3. Informer les parents sur les besoins de leurs enfants
Il est temps de mettre le projet de la formation des parents au difficile métier de « parents d’élèves » sur l’établi. Formons ce vœu pour 2012. Il est urgent de revoir les contenus des rencontres qui ont lieu au moment de la rentrée scolaire. Réunions inutiles quand le Parent entend le même discours tous les ans, depuis que son premier enfant a investi l’établissement, sur les programmes, les règles de vie et les sanctions appliquées dans l’établissement. C’est bien simple ils n’y assistent plus. Les raisons de leur absence sont multiples. Première raison : ils entendent tous les ans la même chose. Deuxième raison : ils ont une histoire tellement douloureuse avec l’école qu’ils craignent d’y aller. Troisième raison : ils travaillent tout simplement et ne sont pas disponibles aux heures prévues pour ces rencontres. Quatrième raison : ils craignent de ne pas comprendre ce qui va se dire. Cinquième raison : ils ont peur d’entendre des remarques négatives sur leur propre enfant. Il ne fait aucun doute que si l’objectif de ces rencontres parents professeurs était de construire une complémentarité efficace pour permettre à chaque l’élève de réussir au mieux dans ses apprentissages scolaires on risquerait d’avoir moins d’absentéisme parental.

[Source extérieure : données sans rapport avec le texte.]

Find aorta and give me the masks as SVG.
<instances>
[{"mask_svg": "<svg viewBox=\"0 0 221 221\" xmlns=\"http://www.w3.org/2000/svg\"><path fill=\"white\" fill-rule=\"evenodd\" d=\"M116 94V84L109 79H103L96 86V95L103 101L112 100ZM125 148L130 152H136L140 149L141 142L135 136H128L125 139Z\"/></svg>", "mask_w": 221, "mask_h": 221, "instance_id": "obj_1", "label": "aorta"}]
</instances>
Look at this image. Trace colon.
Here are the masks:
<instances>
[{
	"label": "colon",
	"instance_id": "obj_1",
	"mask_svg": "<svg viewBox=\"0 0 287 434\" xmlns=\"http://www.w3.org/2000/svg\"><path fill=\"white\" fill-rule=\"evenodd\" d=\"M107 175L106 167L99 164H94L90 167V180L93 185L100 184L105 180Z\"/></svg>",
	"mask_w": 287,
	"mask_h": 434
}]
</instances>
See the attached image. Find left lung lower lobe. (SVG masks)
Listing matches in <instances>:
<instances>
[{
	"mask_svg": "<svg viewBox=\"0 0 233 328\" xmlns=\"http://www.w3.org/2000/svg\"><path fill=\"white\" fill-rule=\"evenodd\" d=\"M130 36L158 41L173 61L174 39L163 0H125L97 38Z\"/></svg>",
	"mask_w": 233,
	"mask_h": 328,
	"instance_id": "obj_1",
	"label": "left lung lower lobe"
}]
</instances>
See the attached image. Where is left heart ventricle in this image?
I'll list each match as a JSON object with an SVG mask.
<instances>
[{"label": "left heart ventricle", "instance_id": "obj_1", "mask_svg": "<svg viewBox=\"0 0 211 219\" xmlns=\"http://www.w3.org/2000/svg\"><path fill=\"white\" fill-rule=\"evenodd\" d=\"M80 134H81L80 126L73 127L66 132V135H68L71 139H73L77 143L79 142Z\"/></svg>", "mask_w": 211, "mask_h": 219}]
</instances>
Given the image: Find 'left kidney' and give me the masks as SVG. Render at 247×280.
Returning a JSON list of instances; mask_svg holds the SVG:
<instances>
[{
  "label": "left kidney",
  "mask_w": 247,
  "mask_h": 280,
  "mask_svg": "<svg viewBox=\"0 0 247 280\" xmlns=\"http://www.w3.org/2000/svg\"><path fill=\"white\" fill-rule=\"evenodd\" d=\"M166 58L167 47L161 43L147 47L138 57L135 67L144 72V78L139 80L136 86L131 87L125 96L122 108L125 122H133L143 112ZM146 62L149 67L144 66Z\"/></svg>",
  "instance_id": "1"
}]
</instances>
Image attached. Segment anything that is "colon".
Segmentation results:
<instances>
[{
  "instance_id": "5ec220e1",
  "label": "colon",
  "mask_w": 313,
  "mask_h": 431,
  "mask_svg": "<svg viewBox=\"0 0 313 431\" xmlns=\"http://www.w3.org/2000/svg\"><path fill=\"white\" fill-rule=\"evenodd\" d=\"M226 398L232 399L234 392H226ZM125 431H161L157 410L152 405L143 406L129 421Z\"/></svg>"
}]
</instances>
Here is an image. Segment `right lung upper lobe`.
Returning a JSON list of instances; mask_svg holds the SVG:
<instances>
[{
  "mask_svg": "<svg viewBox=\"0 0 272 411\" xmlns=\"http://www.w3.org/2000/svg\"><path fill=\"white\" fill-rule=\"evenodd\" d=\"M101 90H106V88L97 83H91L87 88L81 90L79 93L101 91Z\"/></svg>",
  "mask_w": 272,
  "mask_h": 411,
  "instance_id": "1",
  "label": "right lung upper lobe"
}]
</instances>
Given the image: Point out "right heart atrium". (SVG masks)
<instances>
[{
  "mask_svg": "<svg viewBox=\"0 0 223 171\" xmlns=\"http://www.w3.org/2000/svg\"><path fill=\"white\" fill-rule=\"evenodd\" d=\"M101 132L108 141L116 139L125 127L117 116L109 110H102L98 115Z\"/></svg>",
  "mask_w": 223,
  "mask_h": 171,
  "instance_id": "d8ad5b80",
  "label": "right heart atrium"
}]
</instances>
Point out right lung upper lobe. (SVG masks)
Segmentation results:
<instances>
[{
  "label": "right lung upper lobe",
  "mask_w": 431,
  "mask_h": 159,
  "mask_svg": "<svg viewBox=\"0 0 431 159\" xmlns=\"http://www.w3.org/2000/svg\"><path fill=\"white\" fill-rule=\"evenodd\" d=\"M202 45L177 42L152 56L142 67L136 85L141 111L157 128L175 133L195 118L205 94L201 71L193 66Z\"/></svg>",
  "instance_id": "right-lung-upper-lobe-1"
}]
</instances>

C’est une gageüre à prendre.
En bref, l’ergonomie a l’ambition de mobiliser toute la communauté scolaire afin d’aménager pour tous les élèves des conditions de vie et de travail afin qu’ils soient plus disponibles pour apprendre.

En conclusion

Un citoyen, qu’il ait des enfants scolarisés ou pas, peut-il accepter que le système éducatif de son pays n’arrive pas à contrôler les effets discriminatoires liés à l’origine sociale des élèves ?
Les parents peuvent-ils souffrir que ce soient les mauvaises conditions de travail dans les établissements scolaires qui sont le déterminant de l’échec de leurs enfants ?
Est-il possible que les enseignants oublient qu’apprendre à apprendre est une priorité à tous les niveaux scolaires ?
Sans risque, nous pouvons répondre par la négative à toutes ces questions et se demander pourquoi faut-il que la représentation commune et partagée par beaucoup trop d’experts et de politiques sur le système scolaire, le limite à la transmission de compétences et connaissances appuyées sur la maitrise des savoirs savants ; elle gomme l’analyse des contextes d’apprentissages et, pire, elle élimine de ses priorités la construction des compétences indispensables pour se débrouiller dans la vie.
L’efficacité des situations d’apprentissage scolaire et donc la réussite des élèves sont indissociables d’une prise en compte de leurs conditions de travail… pour le bonheur des élèves, des enseignants et de tous les autres.
Espérons qu’en 2012 l’École comprenne l’intérêt de prendre en compte les conditions de travail dans les établissements pour améliorer leurs performances.